Multiple communities and sectors situated within the largest urban Indigenous population in Canada need to be proactive in order not to become generic within Toronto’s mythology, which freezes us to a misconstrued past and positions us as subjects of the former, trending in now instituted significant, or insignificant, yet polite recital of land acknowledgements in government, education, and cultural institutions. This action, the land acknowledgement, the recognition of territory should lead to further wholesome actions so we are not part of that gap any longer. Through the process of embodied mapping and sharing contemporary narratives of lived experience, inventing urban myths and tracing urban migrations, our communities can symbolically claim the origins of Toronto as an Indigenous place, which is something that Felicity shared in the Indigenous Toronto book that was just published, which I think is going to be an important read.

_Activity 1_
From the records, extract every line starting with the one containing "altitude, y_lambert93, annee, x_lambert93" and continuing through the end of the records, with both ends included, and leave the pictures out.
The text and the records have no connection to each other.

_Exercise input_
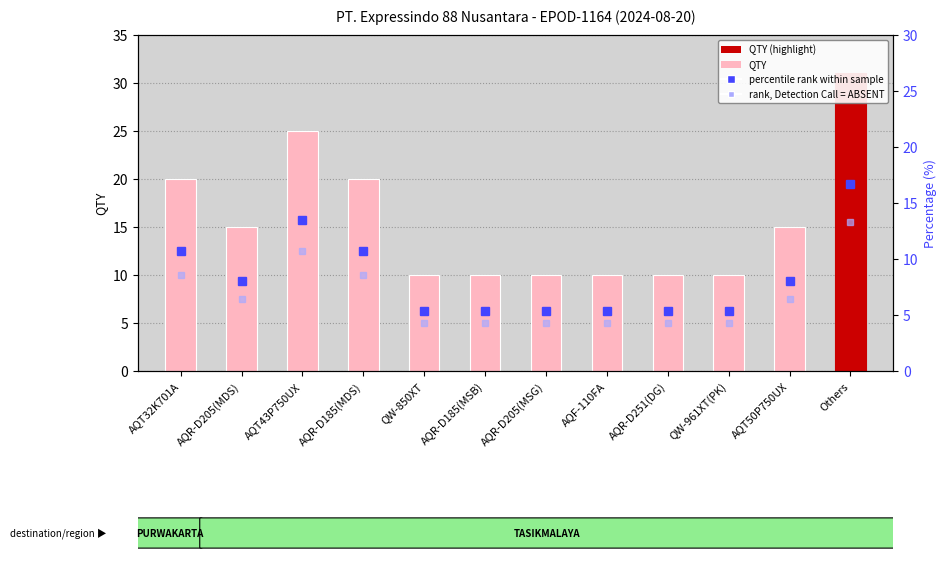

List the labels in order of rank (Detection Call = ABSENT) value, largest first.

Others, AQT43P750UX, AQT32K701A, AQR-D185(MDS), AQR-D205(MDS), AQT50P750UX, QW-850XT, AQR-D185(MSB), AQR-D205(MSG), AQF-110FA, AQR-D251(DG), QW-961XT(PK)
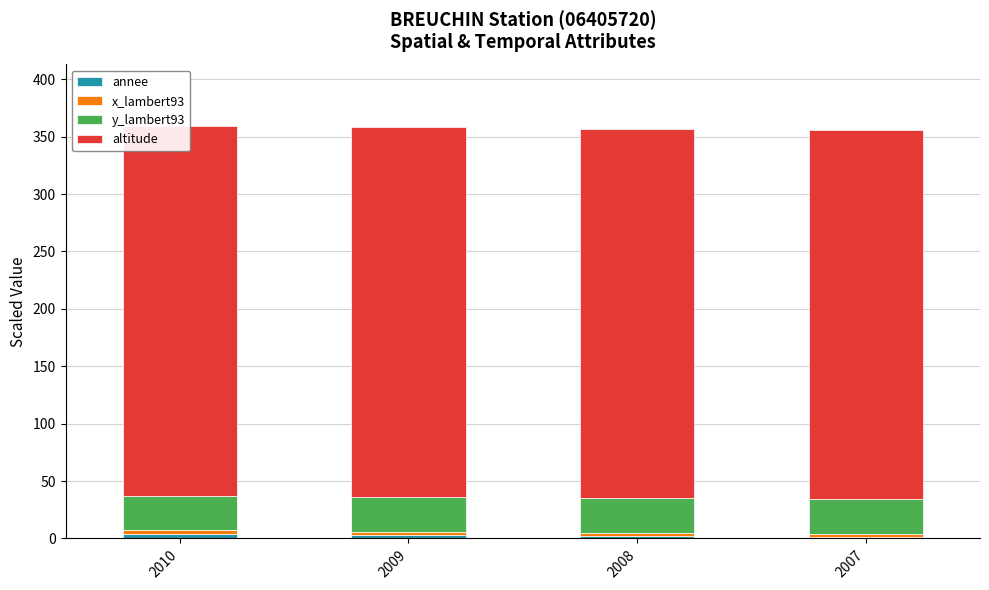

At 2009, list the series in order from largest to smallest.

altitude, y_lambert93, annee, x_lambert93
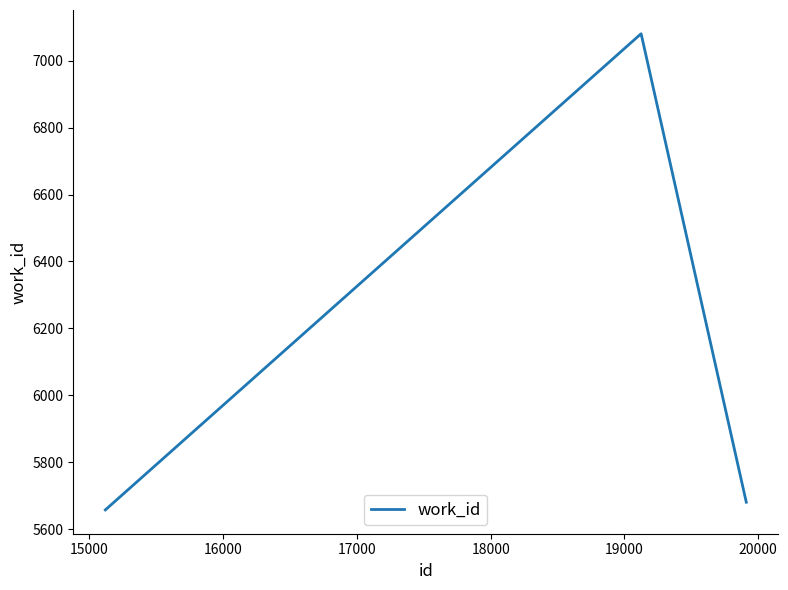

How many lines are shown in the chart?

1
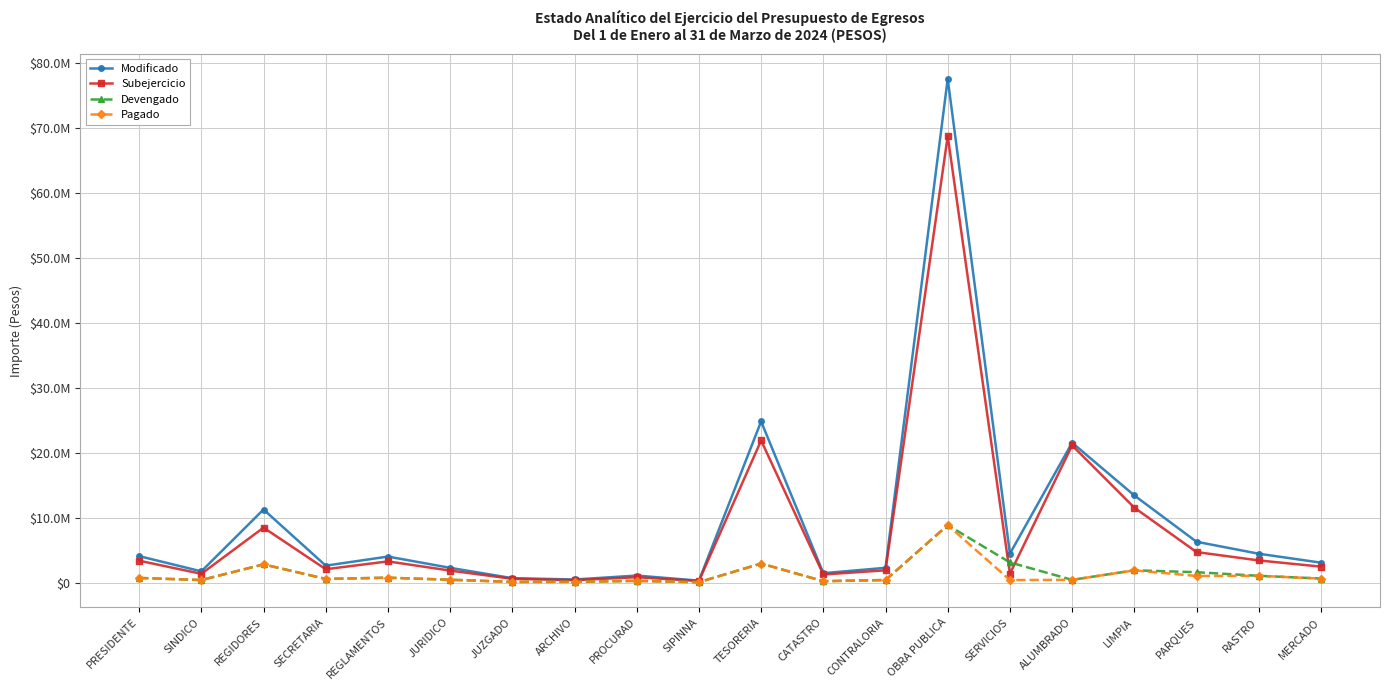

What is the minimum value for Pagado?

50999.6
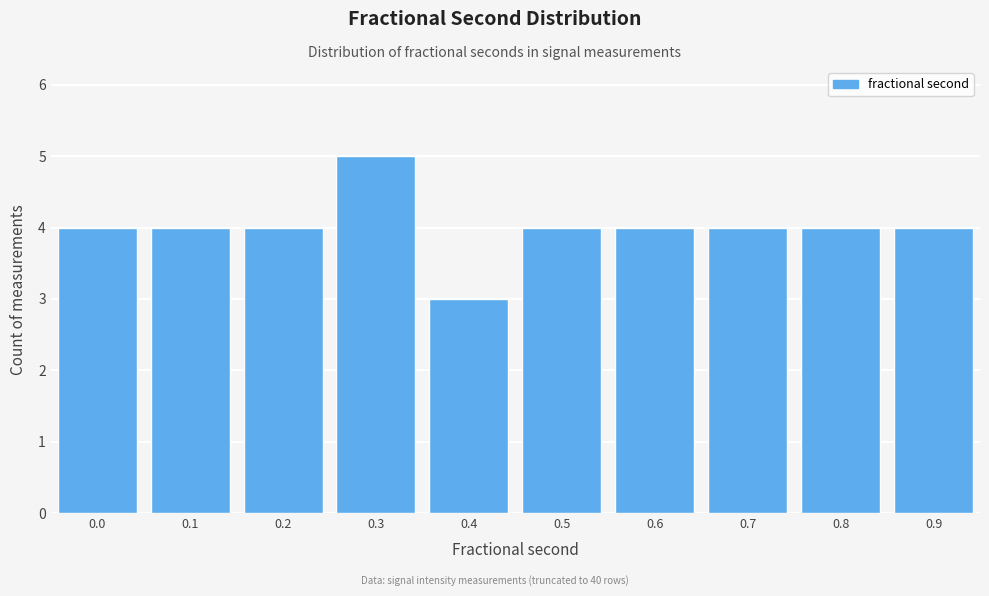

Reading left to right, what are all the values shown in this chart?

4	4	4	5	3	4	4	4	4	4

_Activity 2_
Which recently published book does the passage on Indigenous Toronto mention?

_Exercise solution 1_
altitude, y_lambert93, annee, x_lambert93

How many lines are shown in the chart?

1

What is the minimum value for Pagado?

50999.6

Reading left to right, what are all the values shown in this chart?

4	4	4	5	3	4	4	4	4	4

_Exercise solution 2_
*Indigenous Toronto*